I (don’t) want to give him up
I’m a firm believer in knowing where you came from to see how far you’ve gone… or how you got there.
I’m 35, gay, upper-middle class, basically retired, have 3 great dogs, a nice house, and a brand new jeep. On paper things are awesome.
I’m from a broken home, have no contact with my family, 2 years out of a 7 year emotionally abusive relationship where I acted like the cheating didn’t bother me before I finally got out, loaded my dogs in my small (at the time) car, and drove from Seattle back home to Iowa.
I came here and flourished alone. I thought my mental health rebounded – I’ve always been resilient. I have my circle of friends and a healthy social life. Then, 2 months ago, came Steven.
I’m gay and single… there have been plenty of good-looking, charismatic guys around in the last 2 years, but none of them did anything for me. Then came Steven.
But, where I’m usually happy-go-lucky and ready for anything fun – he’s grumpy and seems to prefer being alone most of the time.
Where I take a general Scarlett O’Hara, “I’ll think about that tomorrow” attitude, he smolders about everything… anger.
Where I like talking, asking questions, and getting to know someone, he calls me needy and says he hates texting.
When we’re apart, I’m certain that I don’t even like him… let alone anything more. When we’re together, there isn’t anything I wouldn’t do for him.
Now, I think, through no fault of his own, the cracks in my mental health are showing to me more than anything. I don’t know how to talk to him. After the needy comment, I actively don’t talk to him… even when I want to. I precious time out of my day wondering if I am trying to move too fast? Do I talk too much? Does he ask too little? Why haven’t we had sex yet?

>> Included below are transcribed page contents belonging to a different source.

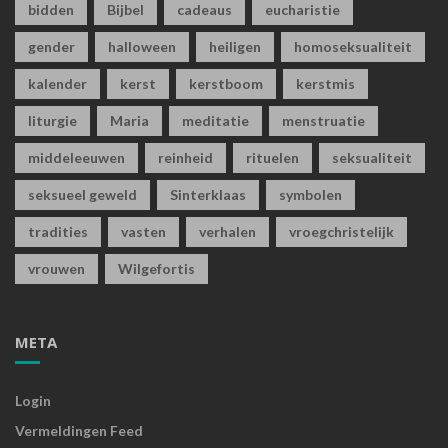
bidden
Bijbel
cadeaus
eucharistie
gender
halloween
heiligen
homoseksualiteit
kalender
kerst
kerstboom
kerstmis
liturgie
Maria
meditatie
menstruatie
middeleeuwen
reinheid
rituelen
seksualiteit
seksueel geweld
Sinterklaas
symbolen
tradities
vasten
verhalen
vroegchristelijk
vrouwen
Wilgefortis
META
Login
Vermeldingen Feed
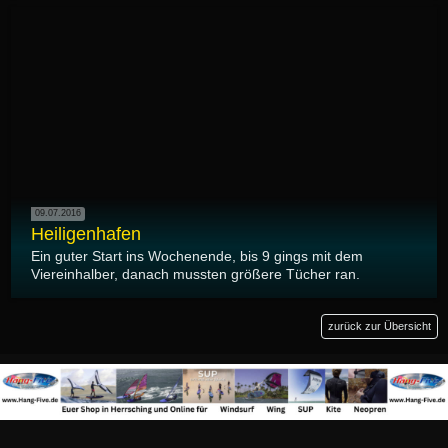
09.07.2016
Heiligenhafen
Ein guter Start ins Wochenende, bis 9 gings mit dem
Viereinhalber, danach mussten größere Tücher ran.
zurück zur Übersicht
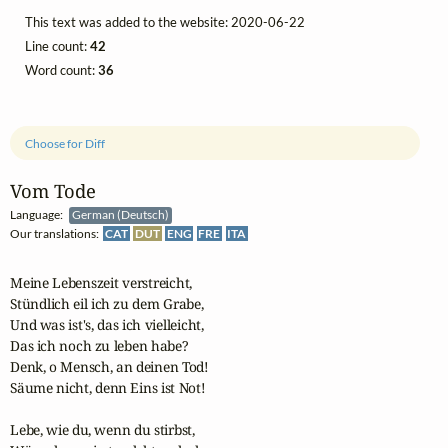
This text was added to the website: 2020-06-22
Line count:
42
Word count:
36
Choose for Diff
Vom Tode
Language:
German (Deutsch)
Our translations:
CAT
DUT
ENG
FRE
ITA
Meine Lebenszeit verstreicht,

Stündlich eil ich zu dem Grabe,

Und was ist's, das ich vielleicht,

Das ich noch zu leben habe?

Denk, o Mensch, an deinen Tod!

Säume nicht, denn Eins ist Not!

Lebe, wie du, wenn du stirbst,
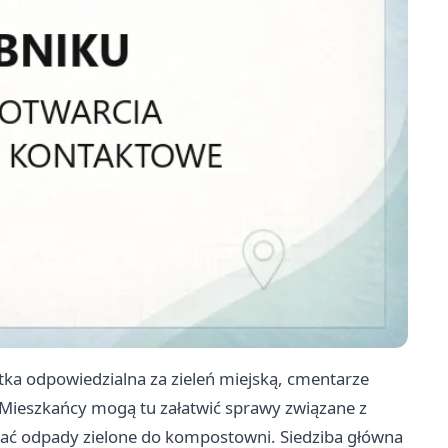
stka odpowiedzialna za zieleń miejską, cmentarze
Mieszkańcy mogą tu załatwić sprawy związane z
ddać odpady zielone do kompostowni. Siedziba główna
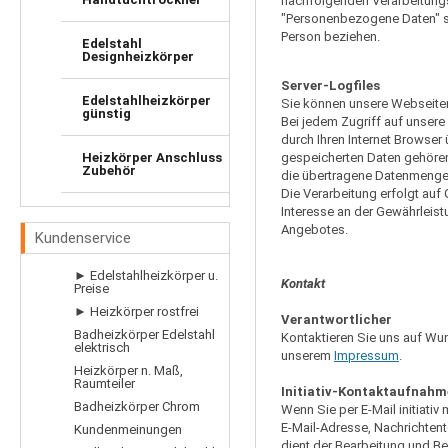
nachfolgenden Verarbeitung
"Personenbezogene Daten" sind
Person beziehen.
Edelstahl
Designheizkörper
Server-Logfiles
Edelstahlheizkörper
Sie können unsere Webseite
günstig
Bei jedem Zugriff auf unser
durch Ihren Internet Browser 
Heizkörper Anschluss
gespeicherten Daten gehören 
Zubehör
die übertragene Datenmenge 
Die Verarbeitung erfolgt auf
Interesse an der Gewährleis
Angebotes.
Kundenservice
► Edelstahlheizkörper u.
Kontakt
Preise
► Heizkörper rostfrei
Verantwortlicher
Badheizkörper Edelstahl
Kontaktieren Sie uns auf Wun
elektrisch
unserem
Impressum
.
Heizkörper n. Maß,
Raumteiler
Initiativ-Kontaktaufnahm
Badheizkörper Chrom
Wenn Sie per E-Mail initiati
E-Mail-Adresse, Nachrichtent
Kundenmeinungen
dient der Bearbeitung und Be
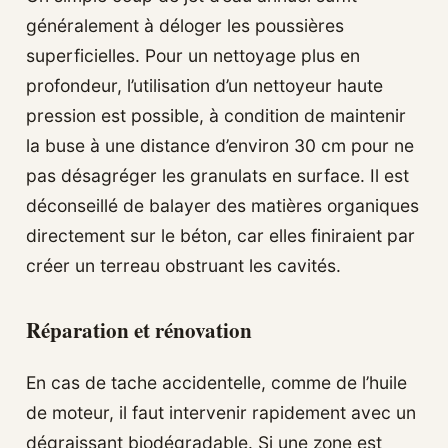
généralement à déloger les poussières
superficielles. Pour un nettoyage plus en
profondeur, l’utilisation d’un nettoyeur haute
pression est possible, à condition de maintenir
la buse à une distance d’environ 30 cm pour ne
pas désagréger les granulats en surface. Il est
déconseillé de balayer des matières organiques
directement sur le béton, car elles finiraient par
créer un terreau obstruant les cavités.
Réparation et rénovation
En cas de tache accidentelle, comme de l’huile
de moteur, il faut intervenir rapidement avec un
dégraissant biodégradable. Si une zone est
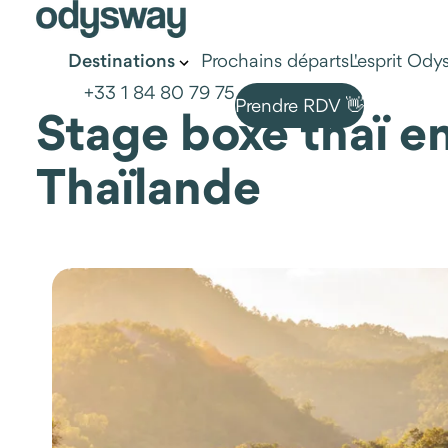
Prochains départs
L'esprit Od
Destinations
+33 1 84 80 79 75
Prendre RDV 👋
Stage boxe thaï e
Thaïlande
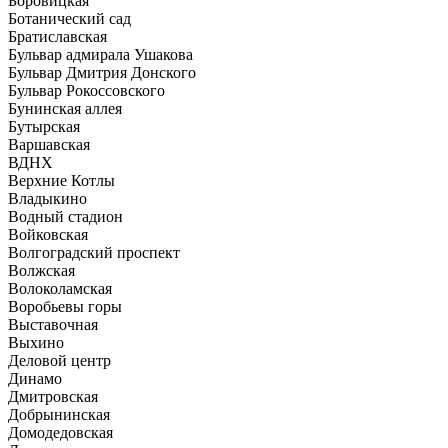
Боровицкая
Ботанический сад
Братиславская
Бульвар адмирала Ушакова
Бульвар Дмитрия Донского
Бульвар Рокоссовского
Бунинская аллея
Бутырская
Варшавская
ВДНХ
Верхние Котлы
Владыкино
Водный стадион
Войковская
Волгоградский проспект
Волжская
Волоколамская
Воробьевы горы
Выставочная
Выхино
Деловой центр
Динамо
Дмитровская
Добрынинская
Домодедовская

How much of my upbringing and that one long, terrible relationship are screwing me up right now and how do I stop it?
I don’t know what I’m looking for here. Could be advice. Could just be that I want to get this out of my head. I just know that I can’t get him out of mine, but am becoming more and more certain that I should. Maybe relationships just aren’t good for me. Maybe I need to wait another 2 years for another guy that will communicate to come along.
But, right now I don’t want to give up.